The lack of a trial at Canadian cannabis produce Hexo is also disappointing. Rose-Marie Gage is a Director for both CO2 Gro and Hexo. It seems only logical that it would be an easy introduction to Hexo, unfortunately no trial with Hexo has been announced. Hexo could be the “significant” Canadian licence producer announced in this trial.
And lastly, I don’t believe the company has been awarded any of the patents they have sought. I also am concerned that the absence of Dr. Julius could hamper the patent process. I have no patent experience though, this is just a feeling.
CO2 Gro: The Good
I’d like to end this post on a positive note. There are definitely some good things going on at CO2 Gro. First, management at CO2 Gro has yet to take cash compensation. Their compensation has been only through options issuance. While this isn’t great for the share count it shows management’s commitment to the technology. Management doesn’t get rich unless the share price increases.
As you can see from the list of trials, GROW has made progress in signing up growers for trials. Even more important GROW made two significant sales in the past 6 months. They sold a system to Hidroexpo for 1 of their 36 greenhouses and sold another system for $127,750 in January. One comment on the January sale, the payments are over 64 months which isn’t ideal for a company running out of cash.

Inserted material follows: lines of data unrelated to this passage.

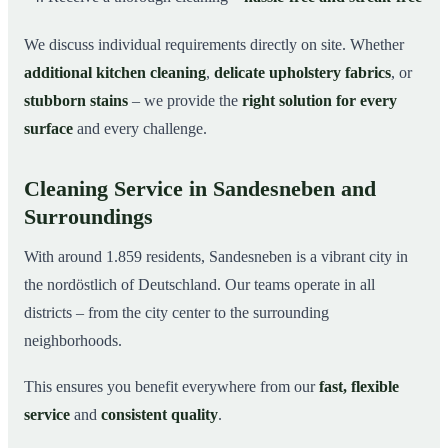
We discuss individual requirements directly on site. Whether
additional kitchen cleaning
,
delicate upholstery fabrics
, or
stubborn stains
– we provide the
right solution for every
surface
and every challenge.
Cleaning Service in Sandesneben and
Surroundings
With around 1.859 residents, Sandesneben is a vibrant city in
the nordöstlich of Deutschland. Our teams operate in all
districts – from the city center to the surrounding
neighborhoods.
This ensures you benefit everywhere from our
fast, flexible
service
and
consistent quality
.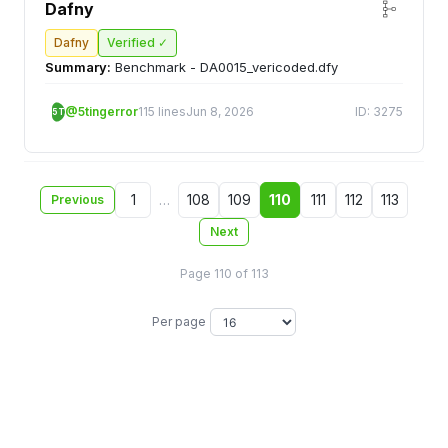
Dafny
Dafny
Verified ✓
Summary:
Benchmark - DA0015_vericoded.dfy
@5tingerror
115 lines
Jun 8, 2026
ID: 3275
5T
1
…
108
109
110
111
112
113
Previous
Next
Page 110 of 113
Per page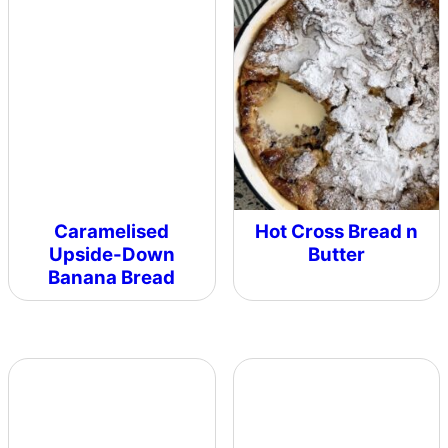
Caramelised
Hot Cross Bread n
Upside-Down
Butter
Banana Bread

Management has been very kind to me during my time as a shareholder and has made themselves available to answer my questions as best they could. I appreciate their willingness to engage with shareholders.
Owning CO2 Gro was a bit of a roller coaster ride. At one point I had 2.5x my money when the share price got caught up in the weed pump. I have been an apologist for management mistakes because I thought the value proposition to growers was so strong. I know growers are slow to adopt new technologies but with a payback on some crops in one harvest, I thought more growers would have already bought systems.
My concern is the company is spread too thin, over to many countires and too many crops. In this business model, the company must rely too heavily on its partners, that, in most cases are not greenhouse builders or growers. I think there is a path to success for CO2 Gro. If they can fully deploy their system in Hidroexp or the major E.U. vegetable grower this will be a massive win for the company. The path to success is already visible but I have lost my conviction the company will be able to close these deals.
I wish the best to any CO2 Gro shareholders and management. I am still rooting for the company to succeed and will continue to watch the progress they are making, just from the sidelines.